### Text block:
>> start
COLUMBIA, SC.- Royal Renaissance tapestries from one of the premier museums of fine and decorative arts in the world, the Kunsthistorisches Museum of Vienna, will be on view in South Carolina’s capital city. Imperial Splendor: Renaissance Tapestries from Vienna opens at the Columbia Museum of Art on Friday, May 21, a free admission day, and runs through September 19, 2010. The exhibition marks the first time these centuries-old tapestries have travelled to the United States. Each of these eight exquisite tapestries, intricately crafted, measures from 11- to 12-feet high and from 12- to 18-feet long. The tapestries came to the Kunsthistorisches Museum from the collections of King Matthias (Holy Roman Emperor 1612-1619) and King Francis I (1708-1765).

The 16th-century Flemish tapestry collection of the Kunsthistorisches Museum is widely known as one of the greatest in existence. Richly woven with silk, wool, and gold and silver thread, these eight newly restored wall hangings were made for the Hapsburg emperors at the famous Brussels atelier of Frans Geubels. They depict one of the most beloved secular themes in the 16th-century repertoire of Flemish tapestry making: the legendary founding of ancient Rome by Romulus and Remus. The series begins with the birth of the two brothers, when they were placed in a basket and set afloat on the Tiber River, and ends with the legendary rape of the Sabine women. For King Matthias and subsequent Habsburg emperors, the tapestries, displayed prominently, also served as an important venue for relating powerful messages about the ancestral roots of the Holy Roman Empire and the Habsburg family.
>> end
### Things to do:
1 > In the text on the Vienna Renaissance tapestries, at which Brussels workshop were the eight wall hangings made?
2 > Resume the text on the Vienna Renaissance tapestries after its last sentence.

(A run of records)
>> start
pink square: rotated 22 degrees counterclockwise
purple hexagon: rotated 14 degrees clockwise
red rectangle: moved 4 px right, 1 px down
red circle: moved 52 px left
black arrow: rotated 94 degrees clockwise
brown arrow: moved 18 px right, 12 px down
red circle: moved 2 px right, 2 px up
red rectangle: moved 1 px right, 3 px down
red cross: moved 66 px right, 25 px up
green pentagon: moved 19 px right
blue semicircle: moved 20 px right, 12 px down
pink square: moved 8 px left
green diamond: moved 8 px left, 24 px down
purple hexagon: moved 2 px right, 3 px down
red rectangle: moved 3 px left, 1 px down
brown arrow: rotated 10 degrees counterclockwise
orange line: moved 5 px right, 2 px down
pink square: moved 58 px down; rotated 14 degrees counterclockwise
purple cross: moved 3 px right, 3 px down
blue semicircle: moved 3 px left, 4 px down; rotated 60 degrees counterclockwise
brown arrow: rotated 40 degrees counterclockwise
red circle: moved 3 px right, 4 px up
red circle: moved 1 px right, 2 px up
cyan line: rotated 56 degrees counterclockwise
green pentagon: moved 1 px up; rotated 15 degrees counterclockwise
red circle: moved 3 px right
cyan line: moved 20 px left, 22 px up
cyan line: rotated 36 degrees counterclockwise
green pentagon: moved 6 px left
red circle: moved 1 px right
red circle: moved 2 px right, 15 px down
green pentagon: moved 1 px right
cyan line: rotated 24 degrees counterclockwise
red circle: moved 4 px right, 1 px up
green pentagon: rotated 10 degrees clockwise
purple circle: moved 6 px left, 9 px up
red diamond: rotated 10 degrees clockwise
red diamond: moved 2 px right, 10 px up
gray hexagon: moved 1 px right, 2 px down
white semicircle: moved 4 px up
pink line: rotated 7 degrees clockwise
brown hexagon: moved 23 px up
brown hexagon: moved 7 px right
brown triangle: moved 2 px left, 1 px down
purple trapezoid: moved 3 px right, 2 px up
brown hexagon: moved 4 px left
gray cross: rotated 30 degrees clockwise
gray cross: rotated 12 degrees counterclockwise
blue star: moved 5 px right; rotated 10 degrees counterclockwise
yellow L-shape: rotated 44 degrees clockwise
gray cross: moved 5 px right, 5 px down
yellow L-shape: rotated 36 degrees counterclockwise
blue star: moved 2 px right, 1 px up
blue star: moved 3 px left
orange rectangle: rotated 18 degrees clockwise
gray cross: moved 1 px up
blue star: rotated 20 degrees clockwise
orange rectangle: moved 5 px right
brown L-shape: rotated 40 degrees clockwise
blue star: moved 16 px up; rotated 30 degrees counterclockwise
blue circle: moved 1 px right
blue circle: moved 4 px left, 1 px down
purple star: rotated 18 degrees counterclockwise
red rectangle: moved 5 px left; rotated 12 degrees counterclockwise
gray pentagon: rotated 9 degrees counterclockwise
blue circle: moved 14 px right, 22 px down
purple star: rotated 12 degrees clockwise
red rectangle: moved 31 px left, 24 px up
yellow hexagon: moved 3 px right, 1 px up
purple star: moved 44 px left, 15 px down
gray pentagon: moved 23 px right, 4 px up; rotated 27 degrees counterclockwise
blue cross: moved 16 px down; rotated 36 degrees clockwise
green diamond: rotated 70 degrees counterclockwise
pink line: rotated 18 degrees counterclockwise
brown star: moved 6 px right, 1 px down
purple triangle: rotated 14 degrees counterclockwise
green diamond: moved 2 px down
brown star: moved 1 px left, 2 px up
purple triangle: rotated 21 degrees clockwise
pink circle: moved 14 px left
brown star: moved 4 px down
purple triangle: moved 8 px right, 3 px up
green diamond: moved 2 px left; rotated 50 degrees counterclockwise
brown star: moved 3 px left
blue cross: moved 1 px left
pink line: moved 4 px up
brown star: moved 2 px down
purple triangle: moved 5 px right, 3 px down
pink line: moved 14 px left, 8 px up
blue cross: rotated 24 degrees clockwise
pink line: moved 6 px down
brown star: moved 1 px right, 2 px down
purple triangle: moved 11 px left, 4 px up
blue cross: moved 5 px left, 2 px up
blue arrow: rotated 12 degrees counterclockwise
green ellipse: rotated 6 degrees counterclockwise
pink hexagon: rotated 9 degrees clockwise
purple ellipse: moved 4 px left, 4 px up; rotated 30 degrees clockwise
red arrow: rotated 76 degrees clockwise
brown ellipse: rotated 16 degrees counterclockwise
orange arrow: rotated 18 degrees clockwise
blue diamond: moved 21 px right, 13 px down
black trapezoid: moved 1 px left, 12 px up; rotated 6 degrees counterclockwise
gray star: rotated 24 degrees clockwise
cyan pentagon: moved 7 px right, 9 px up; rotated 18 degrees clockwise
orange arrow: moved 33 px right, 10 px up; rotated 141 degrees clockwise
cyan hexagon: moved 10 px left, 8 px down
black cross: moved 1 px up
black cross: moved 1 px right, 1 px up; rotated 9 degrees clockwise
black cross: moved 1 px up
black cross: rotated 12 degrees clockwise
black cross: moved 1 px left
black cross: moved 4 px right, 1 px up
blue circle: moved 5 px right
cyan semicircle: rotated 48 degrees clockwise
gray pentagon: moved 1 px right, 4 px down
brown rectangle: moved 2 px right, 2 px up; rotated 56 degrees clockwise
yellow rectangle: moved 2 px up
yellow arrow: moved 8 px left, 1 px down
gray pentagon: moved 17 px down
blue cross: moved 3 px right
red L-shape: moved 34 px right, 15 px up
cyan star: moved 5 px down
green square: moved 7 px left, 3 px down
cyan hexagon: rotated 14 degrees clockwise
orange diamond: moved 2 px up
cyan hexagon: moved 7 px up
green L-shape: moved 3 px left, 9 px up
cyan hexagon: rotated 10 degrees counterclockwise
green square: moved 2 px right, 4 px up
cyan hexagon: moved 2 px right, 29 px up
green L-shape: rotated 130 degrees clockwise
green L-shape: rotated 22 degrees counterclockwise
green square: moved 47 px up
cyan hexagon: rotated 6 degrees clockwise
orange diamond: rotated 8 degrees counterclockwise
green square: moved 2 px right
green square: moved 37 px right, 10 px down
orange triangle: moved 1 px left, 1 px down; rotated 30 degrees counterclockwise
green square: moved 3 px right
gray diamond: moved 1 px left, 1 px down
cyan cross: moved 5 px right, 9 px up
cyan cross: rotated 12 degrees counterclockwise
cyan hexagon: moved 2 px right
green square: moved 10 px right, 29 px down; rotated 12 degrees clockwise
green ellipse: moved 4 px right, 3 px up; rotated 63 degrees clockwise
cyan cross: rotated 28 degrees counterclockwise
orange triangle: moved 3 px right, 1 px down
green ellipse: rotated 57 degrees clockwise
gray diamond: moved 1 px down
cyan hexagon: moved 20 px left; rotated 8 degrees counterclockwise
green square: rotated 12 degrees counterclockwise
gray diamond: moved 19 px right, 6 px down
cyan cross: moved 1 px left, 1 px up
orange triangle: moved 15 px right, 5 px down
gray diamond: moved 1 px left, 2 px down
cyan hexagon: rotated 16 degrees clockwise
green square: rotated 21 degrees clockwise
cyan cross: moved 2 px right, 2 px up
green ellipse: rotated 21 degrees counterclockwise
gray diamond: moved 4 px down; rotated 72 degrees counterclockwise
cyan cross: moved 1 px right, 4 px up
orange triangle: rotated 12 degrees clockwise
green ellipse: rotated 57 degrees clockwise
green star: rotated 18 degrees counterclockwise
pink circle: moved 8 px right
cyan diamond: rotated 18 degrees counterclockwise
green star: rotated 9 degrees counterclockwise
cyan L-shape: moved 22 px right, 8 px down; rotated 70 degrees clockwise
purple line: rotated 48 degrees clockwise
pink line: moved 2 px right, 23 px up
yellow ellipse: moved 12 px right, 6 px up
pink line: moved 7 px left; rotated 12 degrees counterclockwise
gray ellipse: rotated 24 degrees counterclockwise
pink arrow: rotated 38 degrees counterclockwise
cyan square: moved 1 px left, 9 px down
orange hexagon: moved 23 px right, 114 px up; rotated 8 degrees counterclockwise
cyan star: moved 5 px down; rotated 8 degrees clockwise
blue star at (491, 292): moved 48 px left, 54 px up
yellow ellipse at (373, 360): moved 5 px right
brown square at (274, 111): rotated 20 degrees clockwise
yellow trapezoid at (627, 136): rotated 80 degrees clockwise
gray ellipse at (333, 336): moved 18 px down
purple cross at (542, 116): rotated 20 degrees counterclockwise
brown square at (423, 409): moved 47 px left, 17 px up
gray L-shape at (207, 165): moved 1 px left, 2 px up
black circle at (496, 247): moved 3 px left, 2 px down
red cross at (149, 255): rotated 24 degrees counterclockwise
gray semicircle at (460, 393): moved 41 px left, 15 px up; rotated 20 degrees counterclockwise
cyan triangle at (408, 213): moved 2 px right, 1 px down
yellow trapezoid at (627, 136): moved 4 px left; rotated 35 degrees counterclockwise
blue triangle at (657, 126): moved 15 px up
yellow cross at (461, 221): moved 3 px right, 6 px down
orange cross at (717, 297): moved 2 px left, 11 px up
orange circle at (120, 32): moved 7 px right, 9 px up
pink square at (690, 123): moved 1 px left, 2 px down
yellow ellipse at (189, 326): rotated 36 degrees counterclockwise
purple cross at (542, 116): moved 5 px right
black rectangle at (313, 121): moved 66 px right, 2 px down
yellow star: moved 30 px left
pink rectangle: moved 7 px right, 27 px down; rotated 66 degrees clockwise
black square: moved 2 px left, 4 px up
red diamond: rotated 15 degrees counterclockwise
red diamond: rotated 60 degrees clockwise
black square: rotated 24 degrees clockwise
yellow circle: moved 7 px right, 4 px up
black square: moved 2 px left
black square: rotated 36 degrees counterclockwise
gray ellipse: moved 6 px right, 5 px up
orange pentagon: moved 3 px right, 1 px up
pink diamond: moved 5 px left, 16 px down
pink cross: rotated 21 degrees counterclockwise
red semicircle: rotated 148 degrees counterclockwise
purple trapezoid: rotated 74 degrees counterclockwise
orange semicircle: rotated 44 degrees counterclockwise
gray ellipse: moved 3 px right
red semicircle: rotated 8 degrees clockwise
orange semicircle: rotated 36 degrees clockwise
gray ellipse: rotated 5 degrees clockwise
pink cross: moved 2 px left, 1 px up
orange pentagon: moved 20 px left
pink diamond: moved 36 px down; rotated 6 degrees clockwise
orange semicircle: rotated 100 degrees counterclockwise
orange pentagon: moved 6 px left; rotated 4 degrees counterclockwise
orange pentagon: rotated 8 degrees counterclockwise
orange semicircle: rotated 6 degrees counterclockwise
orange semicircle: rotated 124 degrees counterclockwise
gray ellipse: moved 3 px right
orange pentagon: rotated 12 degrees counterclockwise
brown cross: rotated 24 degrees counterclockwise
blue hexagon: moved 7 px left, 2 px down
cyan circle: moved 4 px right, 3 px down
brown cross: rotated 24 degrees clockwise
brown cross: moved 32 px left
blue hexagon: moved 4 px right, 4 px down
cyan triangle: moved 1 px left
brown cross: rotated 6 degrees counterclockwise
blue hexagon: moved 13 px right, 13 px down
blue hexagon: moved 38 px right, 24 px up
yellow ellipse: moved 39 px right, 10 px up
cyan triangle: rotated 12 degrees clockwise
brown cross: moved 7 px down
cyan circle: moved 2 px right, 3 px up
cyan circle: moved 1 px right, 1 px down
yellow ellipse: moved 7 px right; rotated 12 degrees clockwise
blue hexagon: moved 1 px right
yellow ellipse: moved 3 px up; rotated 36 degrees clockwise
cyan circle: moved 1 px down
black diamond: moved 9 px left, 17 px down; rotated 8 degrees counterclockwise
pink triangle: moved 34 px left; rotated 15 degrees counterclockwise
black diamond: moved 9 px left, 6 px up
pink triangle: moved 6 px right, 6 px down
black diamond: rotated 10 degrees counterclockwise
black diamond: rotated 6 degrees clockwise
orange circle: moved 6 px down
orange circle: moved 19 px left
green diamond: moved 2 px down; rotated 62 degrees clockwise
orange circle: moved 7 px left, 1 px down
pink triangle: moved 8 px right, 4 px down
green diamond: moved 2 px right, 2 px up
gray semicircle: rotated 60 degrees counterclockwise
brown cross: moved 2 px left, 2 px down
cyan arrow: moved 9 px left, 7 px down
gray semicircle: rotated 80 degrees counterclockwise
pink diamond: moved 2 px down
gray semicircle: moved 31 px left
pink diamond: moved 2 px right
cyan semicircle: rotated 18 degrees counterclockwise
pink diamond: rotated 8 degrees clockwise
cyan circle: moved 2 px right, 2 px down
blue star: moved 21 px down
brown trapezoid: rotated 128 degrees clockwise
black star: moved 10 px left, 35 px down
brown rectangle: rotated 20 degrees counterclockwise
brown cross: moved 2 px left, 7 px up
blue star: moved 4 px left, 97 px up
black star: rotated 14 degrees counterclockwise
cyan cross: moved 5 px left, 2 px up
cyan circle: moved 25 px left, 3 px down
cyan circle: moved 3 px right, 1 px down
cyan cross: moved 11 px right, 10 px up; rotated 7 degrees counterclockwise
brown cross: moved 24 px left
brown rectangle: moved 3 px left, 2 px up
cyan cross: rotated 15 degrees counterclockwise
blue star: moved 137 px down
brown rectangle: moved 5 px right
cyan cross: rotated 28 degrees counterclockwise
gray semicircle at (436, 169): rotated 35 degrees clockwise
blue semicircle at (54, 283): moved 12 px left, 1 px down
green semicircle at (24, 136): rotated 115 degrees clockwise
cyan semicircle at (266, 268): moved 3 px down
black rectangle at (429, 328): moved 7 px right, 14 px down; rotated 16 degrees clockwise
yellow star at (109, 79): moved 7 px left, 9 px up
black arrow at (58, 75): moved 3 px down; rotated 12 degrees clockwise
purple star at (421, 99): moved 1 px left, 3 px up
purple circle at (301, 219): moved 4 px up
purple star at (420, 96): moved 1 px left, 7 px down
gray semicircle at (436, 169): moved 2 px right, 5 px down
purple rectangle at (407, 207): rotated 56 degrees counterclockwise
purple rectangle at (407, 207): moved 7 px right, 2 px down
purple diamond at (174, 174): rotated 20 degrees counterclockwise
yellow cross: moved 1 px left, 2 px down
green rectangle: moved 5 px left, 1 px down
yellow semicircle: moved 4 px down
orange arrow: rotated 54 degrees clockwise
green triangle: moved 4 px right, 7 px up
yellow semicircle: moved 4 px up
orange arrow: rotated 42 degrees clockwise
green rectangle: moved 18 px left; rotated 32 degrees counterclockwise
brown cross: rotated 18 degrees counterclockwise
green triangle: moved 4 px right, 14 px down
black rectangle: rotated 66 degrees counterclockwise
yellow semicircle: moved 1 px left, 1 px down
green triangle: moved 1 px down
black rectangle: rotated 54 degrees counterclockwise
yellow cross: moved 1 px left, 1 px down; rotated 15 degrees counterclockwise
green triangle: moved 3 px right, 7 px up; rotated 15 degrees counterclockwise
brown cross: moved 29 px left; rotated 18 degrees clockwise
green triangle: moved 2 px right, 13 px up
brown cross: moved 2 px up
>> end
### Answers in order:
1 > The famous Brussels atelier of Frans Geubels.

2 >
In the late Middle ages, Renaissance and Baroque, tapestry was the art form – far more costly and elite than art in any other medium (sculpture and painting included). Renaissance tapestries served a number of different purposes. They were symbols of rank, wealth and power and effective sources of propaganda, made to order for the religious and political elite. They could cost as much as a warship and be more expensive than great paintings by acknowledged masters. Michelangelo was paid less money for painting the ceiling of the Sistine Chapel than the designers of a series of tapestries commissioned by Pope Leo X (Acts of the Apostles) were. Tapestries were taken along on campaigns and hung outdoors during festivals, as a way of uniting townspeople around their lord. Tapestries were not only beautiful works of art, and sometimes objects of propaganda (The Holy Roman Emperor Charles V was even accompanied into battle by his court painter who made sketches at the site for later weaving), but they served a useful purpose as well, being transported from castle to castle, palace to palace, and placed on cold masonry walls for warmth as a form of insulation. They were colorful and lively backdrops in dark, dank, cold and windowless interiors. The most famous weavers were in France and Brussels – where these tapestries were woven.

Imperial Splendor shows the role tapestries played as a valuable and important tool of artistic production during the Renaissance. This international touring exhibition is organized by the Kunsthistorisches Museum, which opened in 1891 and was built at the behest of Emperor Franz Joseph I as part of his expansion of Vienna. The Museum was established to unite and appropriately represent the artistic treasures collected by the Habsburgs over the centuries. The Kunsthistorisches ranks as one of the great Museums of Europe and among the premier fine arts Museums in the world. It is a rare and special opportunity that the Kunsthistorisches Museum in Vienna is lending these magnificent works for a U.S. tour. This exhibition travels to only three cities, including Columbia, South Carolina.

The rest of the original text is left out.